EXCERPTED PASSAGE |
Content starts

# Gen 2 diesel tune ?



## mr overkill (Dec 1, 2013)

So has anyone actually installed a tune yet and results?


----------



## HondaTech2016 (Apr 20, 2017)

OZ Tuning mentioned EFI Live on their Facebook. Maybe he's got something in the works.


----------



## snowwy66 (Nov 5, 2017)

Looks like OZ specializes in Fords. LIke Trifecta specializes in Chevy's.


----------



## sledstorm1 (Mar 9, 2017)

snowwy66 said:


> Looks like OZ specializes in Fords. LIke Trifecta specializes in Chevy's.


I'm not sure what OZ you are looking at, check out this one. http://www.oztuner.com

Sent from my SM-G955U using Tapatalk


----------



## snowwy66 (Nov 5, 2017)

sledstorm1 said:


> I'm not sure what OZ you are looking at, check out this one. Home page
> 
> Sent from my SM-G955U using Tapatalk


This is what google gave me

https://tuningbyoz.com/


----------



## sledstorm1 (Mar 9, 2017)

snowwy66 said:


> This is what google gave me
> 
> https://tuningbyoz.com/


OZ tunner is part of Fleece Performance. https://fleeceperformance.com 

Sent from my SM-G955U using Tapatalk


----------



## HondaTech2016 (Apr 20, 2017)

https://m.facebook.com/story.php?story_fbid=1803004940028634&id=1665968087065654&__tn__=*s*s-R

This was the OZ Tuner I was referring to.


----------



## HondaTech2016 (Apr 20, 2017)

I emailed OZ last night, wasn't expecting a reply this morning. Super fast service! 

The said their waiting on EFILive to release locking capabilities for it. Could have something for egr block off by the end of the year.


----------



## bnoon (Feb 7, 2018)

HondaTech2016 said:


> I emailed OZ last night, wasn't expecting a reply this morning. Super fast service!
> 
> The said their waiting on EFILive to release locking capabilities for it. Could have something for egr block off by the end of the year.


End of the year?!?!? That sucks!


----------



## mr overkill (Dec 1, 2013)

Same thing he told me last month


----------

Content ends

PARTS OF THE EXERCISE |
[1] Echo, word for word, the part of the diesel tune thread that opens with the words containing "## bnoon (Feb" and closes with "year?!?!? That sucks!".
[2] Name every distinct username that posts in the diesel tune thread.
The material after this point comes from a different source.

THE DATA |

Content starts

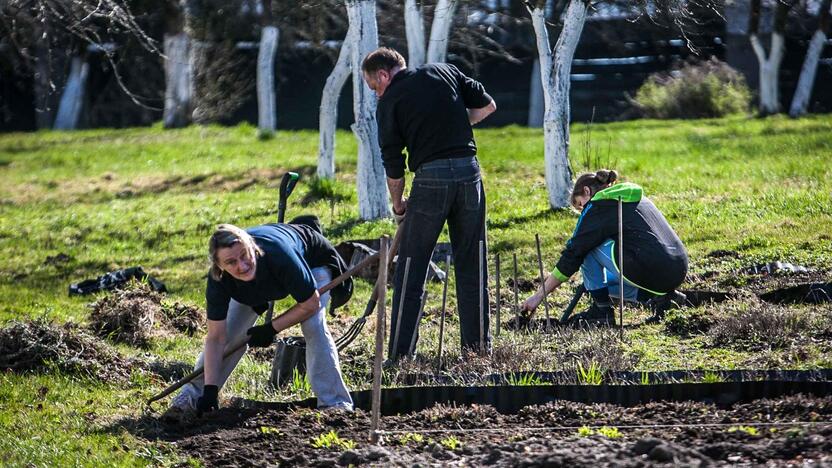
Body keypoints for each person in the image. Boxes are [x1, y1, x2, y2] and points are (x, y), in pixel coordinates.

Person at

Content ends

SOLUTIONS TO THE TASKS |
[1]
## bnoon (Feb 7, 2018)

HondaTech2016 said:


> I emailed OZ last night, wasn't expecting a reply this morning. Super fast service!
> 
> The said their waiting on EFILive to release locking capabilities for it. Could have something for egr block off by the end of the year.


End of the year?!?!? That sucks!

[2] mr overkill, HondaTech2016, snowwy66, sledstorm1, bnoon